The increase in nonfarm payroll employment in May 2020 was completely unexpected. Not only were economists not able to forecast anywhere near the actual change in payrolls, they were not even able to get the direction correct. Employment increased by 2.5 million, completely shocking the market, which expected a decrease of 7.7 million.

Over half of the net rebound in employment in May was driven by restaurants and bars, which had accounted for 26% of the decline in April. Retail and construction also contributed strongly. This indicates that a relaxation of business shutdown orders contributed to the employment rebound. Also, the paycheck protection program, or PPP, encouraged businesses to retain workers even in industries where spending is still depressed (such as dine-in restaurants). Finally, fiscal stimulus broadly propped up spending in May, supporting our view that the unprecedentedly large U.S. fiscal policy response provides optimism on the economic recovery.

This economic report reveals how radically different the economic impact of the shut-ins from the pandemic has been as compared with prior economic disruptions. As a result, it underscores the inability for economic prognosticators to forecast short-term economic metrics and for investors to focus on the long term.

This situation highlights why we focus our analytical efforts on the long-term impact of the pandemic on the U.S. economy’s gross domestic product. Based on our research, we think the impact of the coronavirus will be minimal to the long-term level of U.S. GDP. We expect only a 1% reduction to the level of GDP over the long term.
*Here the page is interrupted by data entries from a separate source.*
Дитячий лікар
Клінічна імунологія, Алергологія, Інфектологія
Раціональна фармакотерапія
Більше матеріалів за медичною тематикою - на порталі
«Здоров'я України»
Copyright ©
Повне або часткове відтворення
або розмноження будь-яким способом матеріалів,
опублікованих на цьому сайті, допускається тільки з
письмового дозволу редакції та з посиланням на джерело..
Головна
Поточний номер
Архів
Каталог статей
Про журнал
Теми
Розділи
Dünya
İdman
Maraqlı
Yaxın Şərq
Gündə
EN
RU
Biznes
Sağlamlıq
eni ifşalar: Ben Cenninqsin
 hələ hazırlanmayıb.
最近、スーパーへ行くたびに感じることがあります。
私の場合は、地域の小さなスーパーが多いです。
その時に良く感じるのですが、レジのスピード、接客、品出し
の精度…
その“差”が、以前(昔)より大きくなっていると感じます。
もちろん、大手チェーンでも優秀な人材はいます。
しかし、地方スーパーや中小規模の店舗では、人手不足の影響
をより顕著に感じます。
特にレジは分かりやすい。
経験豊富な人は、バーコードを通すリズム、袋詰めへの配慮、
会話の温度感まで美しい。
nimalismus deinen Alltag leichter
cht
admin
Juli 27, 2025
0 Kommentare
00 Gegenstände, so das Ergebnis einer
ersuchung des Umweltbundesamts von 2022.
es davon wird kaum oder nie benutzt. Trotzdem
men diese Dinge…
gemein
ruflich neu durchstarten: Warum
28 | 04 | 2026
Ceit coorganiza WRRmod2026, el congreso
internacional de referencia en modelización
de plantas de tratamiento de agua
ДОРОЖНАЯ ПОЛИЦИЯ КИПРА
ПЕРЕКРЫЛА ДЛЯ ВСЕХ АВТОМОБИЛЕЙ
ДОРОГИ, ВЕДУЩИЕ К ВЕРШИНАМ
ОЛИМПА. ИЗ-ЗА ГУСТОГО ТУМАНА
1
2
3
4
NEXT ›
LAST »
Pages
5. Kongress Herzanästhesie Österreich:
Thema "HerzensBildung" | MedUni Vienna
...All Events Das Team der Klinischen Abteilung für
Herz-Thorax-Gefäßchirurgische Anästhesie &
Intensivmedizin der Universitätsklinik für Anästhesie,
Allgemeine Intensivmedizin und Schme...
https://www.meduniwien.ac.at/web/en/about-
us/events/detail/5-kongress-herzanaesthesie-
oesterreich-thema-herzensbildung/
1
Using a simple discounted cash flow analysis, that reduction would translate into only a 2% decrease in the fair value of the overall U.S. equity market from pre-COVID-19 valuations. Our long-term view on the level of GDP helped us stick to our valuations during the worst of the market downturn when other investors were liquidating positions. At the end of March, we noted that we thought the market was overreacting to the downside and that it was a good entry point for long-term investors.

The stock market immediately surged following the news as investors are pricing in a faster economic rebound. We agree with that view as our forecast for U.S. GDP in 2020 is for a decline of 3.9% as compared with Wall Street’s consensus for a 5.8% decline. Following the rally off the March lows, we think that the stock market is fairly valued, yet we note that many sectors and individual stocks remain undervalued. While we think the market is back to fair value, we continue to believe that the long-term case for stocks in a balanced portfolio still stands.